Businesses love benchmarking data. This data can be internal, such as year over year, or external, like something you find or purchase. The latter is challenging because finding other legal departments with characteristics similar to yours, your company’s business and complexity, and the exact types of legal work expected from you is difficult. But if you don’t develop benchmarks, someone else will — and it may not be helpful. So, make it a priority to locate or create your own benchmarking data. When used properly, benchmarks tell you where you are within the market and whether you can target things that need fixing. Importantly, you can use data to show the business that the department is taking action to fix something or improve.

Internal client satisfaction is critical to actively showing the legal department's value, which is done by regularly measuring satisfaction levels to ensure the department focuses on what matters most to the business. You can do this via a client satisfaction survey that, for the purposes of measuring “value,” should cover several core questions, such as:

  • Does the law department add value?
  • Is the law department focused on the right things?
  • What should the law department focus on next year?
  • Is the law department easy to work with?
  • Rate key “value” attributes on a scale, like speed, helping with business terms, practical solutions, etc.

You can use the results to determine business concerns and develop a plan to address those. More importantly, based on the feedback, you can report the results to the business along with your plan to improve the delivery of legal services. That’s what the business wants to hear — constant improvement supported by the numbers.

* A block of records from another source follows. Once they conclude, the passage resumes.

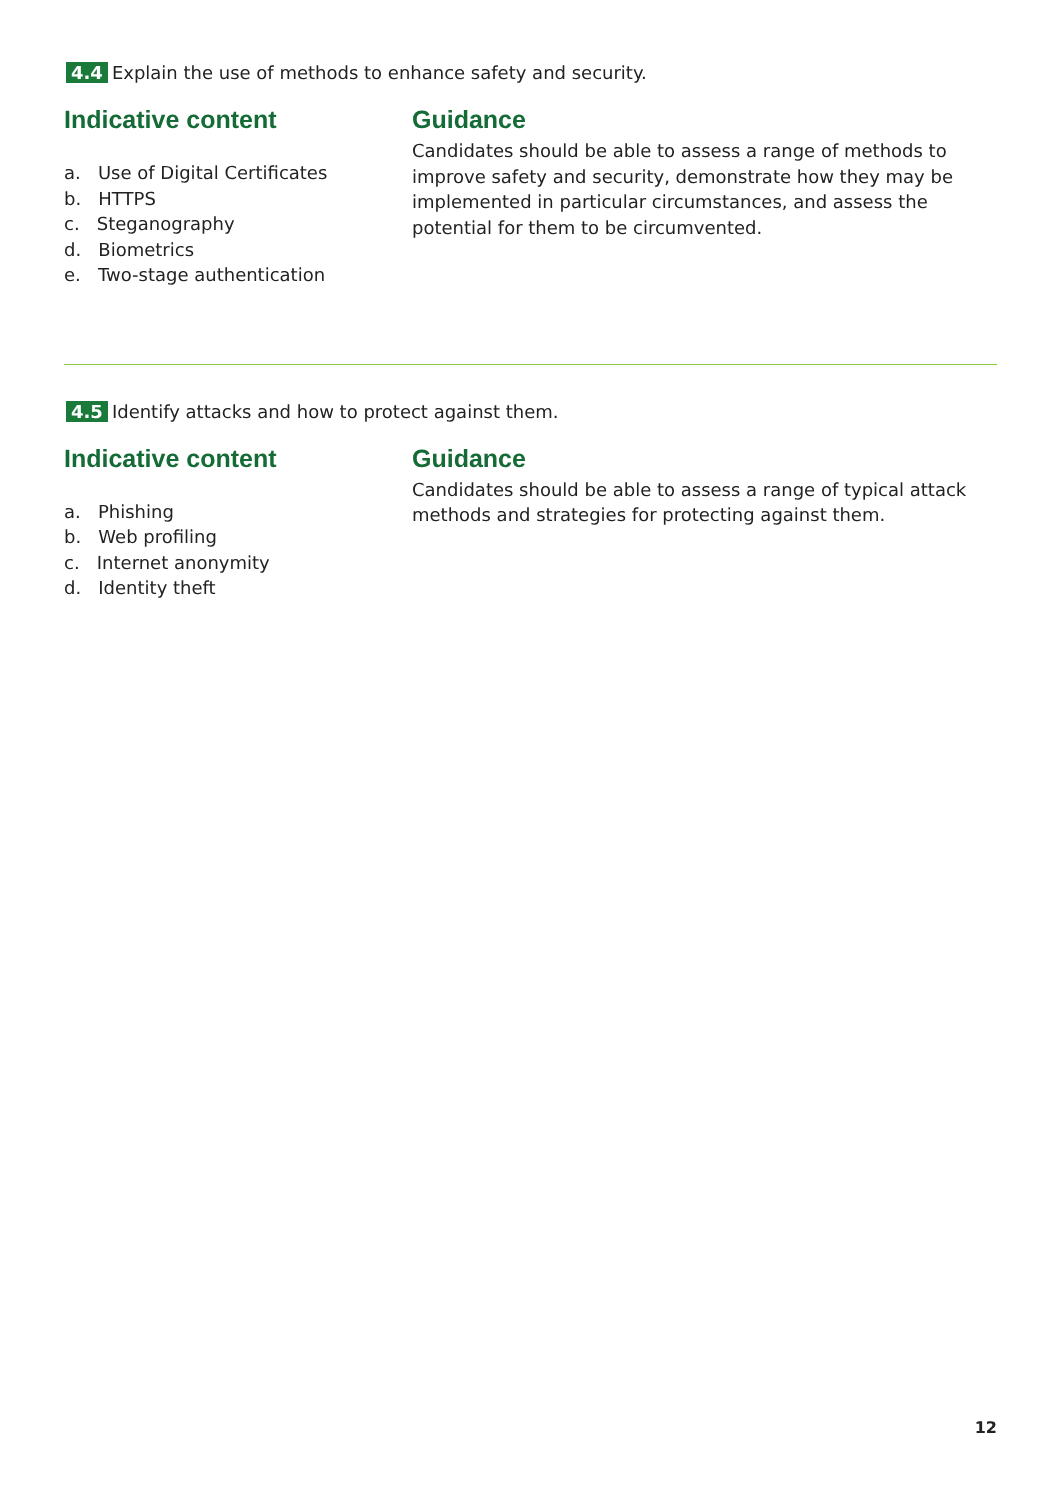4.4 Explain the use of methods to enhance safety and security.
Indicative content
a. Use of Digital Certificates
b. HTTPS
c. Steganography
d. Biometrics
e. Two-stage authentication
Guidance
Candidates should be able to assess a range of methods to improve safety and security, demonstrate how they may be implemented in particular circumstances, and assess the potential for them to be circumvented.
4.5 Identify attacks and how to protect against them.
Indicative content
a. Phishing
b. Web profiling
c. Internet anonymity
d. Identity theft
Guidance
Candidates should be able to assess a range of typical attack methods and strategies for protecting against them.
12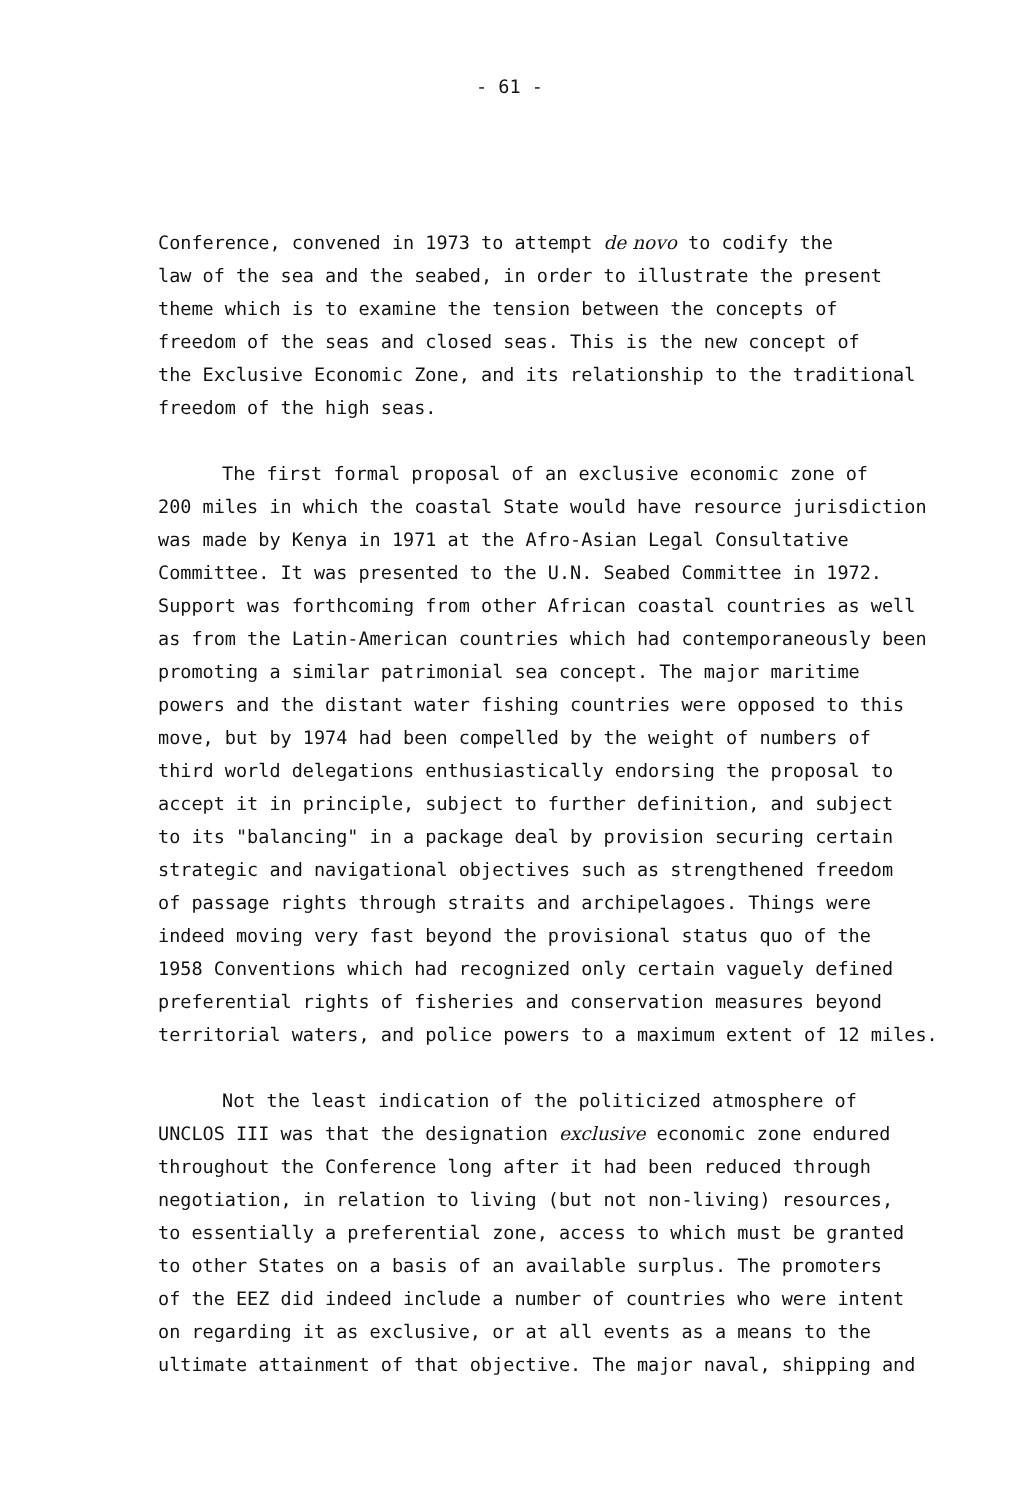- 61 -
Conference, convened in 1973 to attempt de novo to codify the
law of the sea and the seabed, in order to illustrate the present
theme which is to examine the tension between the concepts of
freedom of the seas and closed seas. This is the new concept of
the Exclusive Economic Zone, and its relationship to the traditional
freedom of the high seas.
The first formal proposal of an exclusive economic zone of
200 miles in which the coastal State would have resource jurisdiction
was made by Kenya in 1971 at the Afro-Asian Legal Consultative
Committee. It was presented to the U.N. Seabed Committee in 1972.
Support was forthcoming from other African coastal countries as well
as from the Latin-American countries which had contemporaneously been
promoting a similar patrimonial sea concept. The major maritime
powers and the distant water fishing countries were opposed to this
move, but by 1974 had been compelled by the weight of numbers of
third world delegations enthusiastically endorsing the proposal to
accept it in principle, subject to further definition, and subject
to its "balancing" in a package deal by provision securing certain
strategic and navigational objectives such as strengthened freedom
of passage rights through straits and archipelagoes. Things were
indeed moving very fast beyond the provisional status quo of the
1958 Conventions which had recognized only certain vaguely defined
preferential rights of fisheries and conservation measures beyond
territorial waters, and police powers to a maximum extent of 12 miles.
Not the least indication of the politicized atmosphere of
UNCLOS III was that the designation exclusive economic zone endured
throughout the Conference long after it had been reduced through
negotiation, in relation to living (but not non-living) resources,
to essentially a preferential zone, access to which must be granted
to other States on a basis of an available surplus. The promoters
of the EEZ did indeed include a number of countries who were intent
on regarding it as exclusive, or at all events as a means to the
ultimate attainment of that objective. The major naval, shipping and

There is no magic bullet when it comes to showing the value of the legal department — and one bad experience can undo months of effort.

True value is an accumulation of many different steps taken persistently over time. You must be patient and work at enhancing the perception of your value to the business every day. Everyone on the legal team needs to understand that their value is dynamic and constantly changing and that working towards proving that value is so vital to the success of the department.